Injuries are seen as a staple of the running diet, but most are caused by overuse or escalation of training and could be avoided. Running generally makes the body stronger.

Thanks to the results from the study, undertaken by a team at The Rothman Institute at Thomas Jefferson University, Philadelphia, long-term ailments of knee and hip arthritis should no longer be top on your list of concerns – no more than the more sedentary elements of society.

The team were motivated to carry out the study because the existing evidence was inconclusive as to whether marathon running was a factor in knee and hip health.

Led by Dr Danielle Ponzio, the team from the university’s Orthopaedic Surgery department surveyed marathon runners around the world who have completed five or more marathons and are still currently active, running more than 10 miles each week.

In total 675 runners took part in the survey that asked each about any current pain, personal and family history of arthritis, surgical history, running volume, personal best times, and current running status.

The average age of those who took part in the study was 48-years-old, ran an average 36 miles per week over 19 years, and had competed in an average 76 marathons. It must be noted that average amount of marathons was calculated from the range of five to 1,016 marathons. So at least one participant in the survey has clocked up 1,016 marathons!

Data collected was then analysed to identify risk factors for pain and arthritis. For the American marathoners involved in the research, their data was compared with statistics for the U.S. population.

47% of the marathoners reported some form of knee or hip pain and 8.9% reported arthritis. Of the American marathoners within the group, arthritis prevalence was 8.8%.

When researchers compared this to the general U.S. population the figure is twice as high at 17.9%.

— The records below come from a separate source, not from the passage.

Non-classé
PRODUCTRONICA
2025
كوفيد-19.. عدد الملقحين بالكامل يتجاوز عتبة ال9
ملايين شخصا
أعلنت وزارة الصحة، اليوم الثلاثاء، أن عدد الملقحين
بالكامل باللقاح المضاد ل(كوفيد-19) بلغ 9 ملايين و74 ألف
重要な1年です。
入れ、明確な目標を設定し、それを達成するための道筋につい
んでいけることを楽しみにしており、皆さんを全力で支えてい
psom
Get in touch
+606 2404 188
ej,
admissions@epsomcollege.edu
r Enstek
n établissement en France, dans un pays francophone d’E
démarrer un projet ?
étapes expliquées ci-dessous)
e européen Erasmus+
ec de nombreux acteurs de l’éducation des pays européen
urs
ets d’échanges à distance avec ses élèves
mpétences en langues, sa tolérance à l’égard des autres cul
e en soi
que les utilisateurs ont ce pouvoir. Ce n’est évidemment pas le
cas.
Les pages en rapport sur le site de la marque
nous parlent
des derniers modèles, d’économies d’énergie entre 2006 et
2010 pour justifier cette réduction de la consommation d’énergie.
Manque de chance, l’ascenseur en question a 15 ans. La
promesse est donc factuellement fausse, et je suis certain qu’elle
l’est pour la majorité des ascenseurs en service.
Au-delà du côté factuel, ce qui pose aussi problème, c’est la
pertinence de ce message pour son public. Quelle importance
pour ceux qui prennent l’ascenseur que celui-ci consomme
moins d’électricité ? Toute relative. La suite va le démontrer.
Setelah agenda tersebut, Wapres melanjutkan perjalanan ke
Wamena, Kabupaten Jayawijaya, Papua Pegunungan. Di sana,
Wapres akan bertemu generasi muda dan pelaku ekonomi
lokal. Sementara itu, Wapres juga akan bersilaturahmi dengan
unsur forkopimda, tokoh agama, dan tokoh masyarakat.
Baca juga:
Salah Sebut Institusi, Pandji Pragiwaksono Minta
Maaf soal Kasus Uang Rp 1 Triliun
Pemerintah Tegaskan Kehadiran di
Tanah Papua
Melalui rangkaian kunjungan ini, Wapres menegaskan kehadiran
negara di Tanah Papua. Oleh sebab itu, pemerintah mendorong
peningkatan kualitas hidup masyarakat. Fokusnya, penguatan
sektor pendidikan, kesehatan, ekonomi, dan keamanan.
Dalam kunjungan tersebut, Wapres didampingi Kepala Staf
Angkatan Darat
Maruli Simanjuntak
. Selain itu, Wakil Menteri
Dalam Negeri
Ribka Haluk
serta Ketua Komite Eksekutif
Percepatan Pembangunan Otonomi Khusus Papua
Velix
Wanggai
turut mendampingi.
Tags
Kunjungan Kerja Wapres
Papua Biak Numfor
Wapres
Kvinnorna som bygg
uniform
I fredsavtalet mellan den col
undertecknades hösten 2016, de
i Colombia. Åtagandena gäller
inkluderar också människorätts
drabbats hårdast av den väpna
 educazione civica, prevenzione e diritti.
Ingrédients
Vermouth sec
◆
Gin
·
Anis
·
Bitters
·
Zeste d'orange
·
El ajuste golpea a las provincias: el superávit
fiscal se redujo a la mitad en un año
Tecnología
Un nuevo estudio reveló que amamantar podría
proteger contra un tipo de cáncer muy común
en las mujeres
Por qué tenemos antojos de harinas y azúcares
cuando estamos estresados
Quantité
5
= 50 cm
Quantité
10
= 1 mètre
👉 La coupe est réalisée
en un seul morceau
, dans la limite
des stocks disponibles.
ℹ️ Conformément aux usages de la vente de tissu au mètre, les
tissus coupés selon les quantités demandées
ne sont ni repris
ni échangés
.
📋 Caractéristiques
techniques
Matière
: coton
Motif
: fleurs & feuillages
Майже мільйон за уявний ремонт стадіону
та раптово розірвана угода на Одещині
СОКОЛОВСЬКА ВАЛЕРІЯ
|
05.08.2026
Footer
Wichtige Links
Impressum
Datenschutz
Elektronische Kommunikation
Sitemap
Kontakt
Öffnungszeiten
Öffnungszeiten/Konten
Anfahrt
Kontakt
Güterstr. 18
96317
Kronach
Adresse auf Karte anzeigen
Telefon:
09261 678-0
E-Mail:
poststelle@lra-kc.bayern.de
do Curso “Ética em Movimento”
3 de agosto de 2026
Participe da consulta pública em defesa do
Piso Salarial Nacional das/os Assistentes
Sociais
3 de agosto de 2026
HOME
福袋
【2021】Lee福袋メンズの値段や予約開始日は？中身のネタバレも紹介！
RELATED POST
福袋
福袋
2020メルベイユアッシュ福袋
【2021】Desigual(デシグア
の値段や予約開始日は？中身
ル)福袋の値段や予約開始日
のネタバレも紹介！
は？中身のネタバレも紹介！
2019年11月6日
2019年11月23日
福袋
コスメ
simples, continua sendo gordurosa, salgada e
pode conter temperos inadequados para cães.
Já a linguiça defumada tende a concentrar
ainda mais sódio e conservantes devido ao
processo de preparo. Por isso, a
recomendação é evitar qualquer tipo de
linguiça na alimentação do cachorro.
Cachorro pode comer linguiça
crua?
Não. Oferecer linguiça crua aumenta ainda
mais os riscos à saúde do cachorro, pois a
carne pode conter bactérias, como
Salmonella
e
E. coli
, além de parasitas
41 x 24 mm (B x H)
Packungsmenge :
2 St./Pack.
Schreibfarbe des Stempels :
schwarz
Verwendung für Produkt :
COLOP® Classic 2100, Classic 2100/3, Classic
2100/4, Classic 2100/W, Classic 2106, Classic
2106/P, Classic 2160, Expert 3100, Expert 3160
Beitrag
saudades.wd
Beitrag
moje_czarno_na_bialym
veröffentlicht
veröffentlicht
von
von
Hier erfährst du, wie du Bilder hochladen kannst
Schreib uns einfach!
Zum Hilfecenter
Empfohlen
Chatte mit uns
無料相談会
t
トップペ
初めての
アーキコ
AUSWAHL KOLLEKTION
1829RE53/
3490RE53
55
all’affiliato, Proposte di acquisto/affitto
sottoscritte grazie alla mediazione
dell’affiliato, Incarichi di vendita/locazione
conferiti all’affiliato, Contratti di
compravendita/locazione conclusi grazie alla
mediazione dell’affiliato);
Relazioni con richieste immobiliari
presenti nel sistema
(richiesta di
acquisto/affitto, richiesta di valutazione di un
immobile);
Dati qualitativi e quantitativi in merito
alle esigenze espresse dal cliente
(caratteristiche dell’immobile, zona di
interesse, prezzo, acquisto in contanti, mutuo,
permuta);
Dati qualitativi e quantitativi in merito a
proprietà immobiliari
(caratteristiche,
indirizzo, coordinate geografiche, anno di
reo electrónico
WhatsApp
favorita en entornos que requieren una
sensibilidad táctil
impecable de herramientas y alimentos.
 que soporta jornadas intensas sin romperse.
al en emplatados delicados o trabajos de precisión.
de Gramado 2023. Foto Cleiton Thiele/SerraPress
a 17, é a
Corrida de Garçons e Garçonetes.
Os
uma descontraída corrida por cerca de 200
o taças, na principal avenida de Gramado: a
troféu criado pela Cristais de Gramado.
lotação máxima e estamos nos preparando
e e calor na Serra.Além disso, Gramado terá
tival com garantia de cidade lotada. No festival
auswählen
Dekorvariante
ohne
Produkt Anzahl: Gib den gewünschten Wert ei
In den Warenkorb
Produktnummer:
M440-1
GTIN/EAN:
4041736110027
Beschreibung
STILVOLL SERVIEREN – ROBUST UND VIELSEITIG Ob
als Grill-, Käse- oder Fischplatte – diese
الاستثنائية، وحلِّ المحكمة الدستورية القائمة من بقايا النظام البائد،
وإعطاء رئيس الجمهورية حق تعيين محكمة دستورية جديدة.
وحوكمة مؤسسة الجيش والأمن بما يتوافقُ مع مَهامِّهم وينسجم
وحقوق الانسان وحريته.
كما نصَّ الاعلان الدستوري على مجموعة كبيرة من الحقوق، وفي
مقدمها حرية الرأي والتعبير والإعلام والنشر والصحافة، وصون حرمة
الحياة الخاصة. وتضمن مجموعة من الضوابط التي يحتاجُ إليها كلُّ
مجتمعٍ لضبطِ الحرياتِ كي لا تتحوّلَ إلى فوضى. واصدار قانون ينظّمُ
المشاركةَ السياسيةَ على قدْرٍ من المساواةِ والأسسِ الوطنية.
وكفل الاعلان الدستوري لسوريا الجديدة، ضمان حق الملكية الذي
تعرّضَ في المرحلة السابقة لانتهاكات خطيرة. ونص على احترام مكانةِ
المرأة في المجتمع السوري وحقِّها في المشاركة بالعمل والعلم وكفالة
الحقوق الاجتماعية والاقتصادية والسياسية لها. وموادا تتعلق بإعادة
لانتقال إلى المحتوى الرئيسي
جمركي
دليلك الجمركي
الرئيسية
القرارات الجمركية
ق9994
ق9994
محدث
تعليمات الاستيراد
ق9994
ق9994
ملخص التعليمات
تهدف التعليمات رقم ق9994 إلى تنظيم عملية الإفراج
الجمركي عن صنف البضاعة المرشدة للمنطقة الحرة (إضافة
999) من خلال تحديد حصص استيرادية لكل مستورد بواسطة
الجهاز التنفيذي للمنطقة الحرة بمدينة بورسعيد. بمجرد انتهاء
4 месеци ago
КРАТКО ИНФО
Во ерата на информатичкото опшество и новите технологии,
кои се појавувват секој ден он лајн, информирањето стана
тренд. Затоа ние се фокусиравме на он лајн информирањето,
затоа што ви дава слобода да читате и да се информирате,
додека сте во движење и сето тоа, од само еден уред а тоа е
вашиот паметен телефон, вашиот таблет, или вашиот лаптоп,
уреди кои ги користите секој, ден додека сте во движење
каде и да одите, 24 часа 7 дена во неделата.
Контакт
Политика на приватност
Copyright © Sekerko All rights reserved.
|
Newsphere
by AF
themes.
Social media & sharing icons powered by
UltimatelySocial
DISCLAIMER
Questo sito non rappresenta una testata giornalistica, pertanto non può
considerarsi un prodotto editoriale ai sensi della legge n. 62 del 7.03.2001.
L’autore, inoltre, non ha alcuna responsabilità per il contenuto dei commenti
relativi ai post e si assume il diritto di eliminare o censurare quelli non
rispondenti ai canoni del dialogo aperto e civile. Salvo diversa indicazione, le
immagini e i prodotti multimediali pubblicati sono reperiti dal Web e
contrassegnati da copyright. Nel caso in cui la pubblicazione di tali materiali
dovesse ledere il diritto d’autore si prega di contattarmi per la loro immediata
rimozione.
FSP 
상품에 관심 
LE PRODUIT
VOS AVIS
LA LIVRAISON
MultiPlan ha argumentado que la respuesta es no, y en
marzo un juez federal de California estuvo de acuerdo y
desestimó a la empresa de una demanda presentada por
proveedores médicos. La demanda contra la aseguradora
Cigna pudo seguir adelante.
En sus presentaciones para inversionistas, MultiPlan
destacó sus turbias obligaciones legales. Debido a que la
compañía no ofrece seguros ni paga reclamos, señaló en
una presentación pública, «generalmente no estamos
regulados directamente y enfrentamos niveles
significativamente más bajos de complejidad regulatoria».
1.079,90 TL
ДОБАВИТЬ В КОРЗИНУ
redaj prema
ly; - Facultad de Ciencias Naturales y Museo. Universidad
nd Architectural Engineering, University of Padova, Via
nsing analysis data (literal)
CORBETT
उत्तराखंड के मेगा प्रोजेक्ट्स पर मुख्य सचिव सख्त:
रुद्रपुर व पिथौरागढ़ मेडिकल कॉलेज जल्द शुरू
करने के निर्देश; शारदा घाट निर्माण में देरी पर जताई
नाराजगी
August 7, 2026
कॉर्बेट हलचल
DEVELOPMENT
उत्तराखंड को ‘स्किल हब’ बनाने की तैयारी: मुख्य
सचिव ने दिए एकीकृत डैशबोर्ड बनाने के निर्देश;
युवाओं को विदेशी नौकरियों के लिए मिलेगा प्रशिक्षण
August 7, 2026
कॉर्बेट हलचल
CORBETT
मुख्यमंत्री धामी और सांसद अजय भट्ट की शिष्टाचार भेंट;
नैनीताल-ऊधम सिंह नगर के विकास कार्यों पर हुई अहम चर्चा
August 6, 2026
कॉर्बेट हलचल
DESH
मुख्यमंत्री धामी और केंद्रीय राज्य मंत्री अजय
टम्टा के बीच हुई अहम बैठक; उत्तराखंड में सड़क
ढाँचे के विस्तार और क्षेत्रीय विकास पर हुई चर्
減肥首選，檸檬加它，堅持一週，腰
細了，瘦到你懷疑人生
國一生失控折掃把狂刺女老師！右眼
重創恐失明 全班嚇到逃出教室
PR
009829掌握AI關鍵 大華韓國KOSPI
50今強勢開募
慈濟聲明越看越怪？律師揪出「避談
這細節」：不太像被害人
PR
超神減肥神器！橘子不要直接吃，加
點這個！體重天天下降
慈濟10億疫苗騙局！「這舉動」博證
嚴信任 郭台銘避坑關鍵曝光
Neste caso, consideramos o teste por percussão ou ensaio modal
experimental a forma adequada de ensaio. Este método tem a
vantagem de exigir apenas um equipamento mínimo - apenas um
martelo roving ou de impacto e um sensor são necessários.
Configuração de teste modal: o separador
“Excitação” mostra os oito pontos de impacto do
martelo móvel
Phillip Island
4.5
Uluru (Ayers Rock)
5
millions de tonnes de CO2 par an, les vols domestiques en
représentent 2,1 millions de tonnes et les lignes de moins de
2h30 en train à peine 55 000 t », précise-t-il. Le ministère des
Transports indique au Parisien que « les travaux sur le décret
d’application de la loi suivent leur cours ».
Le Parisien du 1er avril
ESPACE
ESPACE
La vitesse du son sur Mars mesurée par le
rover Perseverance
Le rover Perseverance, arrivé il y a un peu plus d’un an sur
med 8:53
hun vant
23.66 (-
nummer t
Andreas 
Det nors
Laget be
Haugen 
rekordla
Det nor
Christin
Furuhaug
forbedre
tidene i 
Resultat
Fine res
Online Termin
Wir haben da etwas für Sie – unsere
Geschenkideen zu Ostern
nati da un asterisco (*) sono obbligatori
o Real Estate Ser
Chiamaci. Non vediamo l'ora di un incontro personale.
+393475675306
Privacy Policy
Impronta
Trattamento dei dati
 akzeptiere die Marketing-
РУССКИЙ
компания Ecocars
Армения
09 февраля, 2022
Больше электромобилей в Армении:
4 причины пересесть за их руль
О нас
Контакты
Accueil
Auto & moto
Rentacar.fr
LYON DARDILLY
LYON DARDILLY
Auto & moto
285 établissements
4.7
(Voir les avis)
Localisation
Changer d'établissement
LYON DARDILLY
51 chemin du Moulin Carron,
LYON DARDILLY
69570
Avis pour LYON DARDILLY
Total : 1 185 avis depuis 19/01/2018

The results positively show that arthritis is less common in active marathon runners – so, in fact, being inactive is bad for your knees and hips.

The study went on to conclude that there was no significant risk of arthritis associated with running duration, intensity, mileage, or the number of marathons completed.

Other factors such as age, family history, and surgical history independently predicted an increased risk for hip and knee arthritis in active marathoners, although there was no correlation with running history. To conclude it’s also important to note that the study only looked the current prevalence of arthritis in active marathon runners, it did not investigate whether running as a new activity would help avoid arthritis in the future.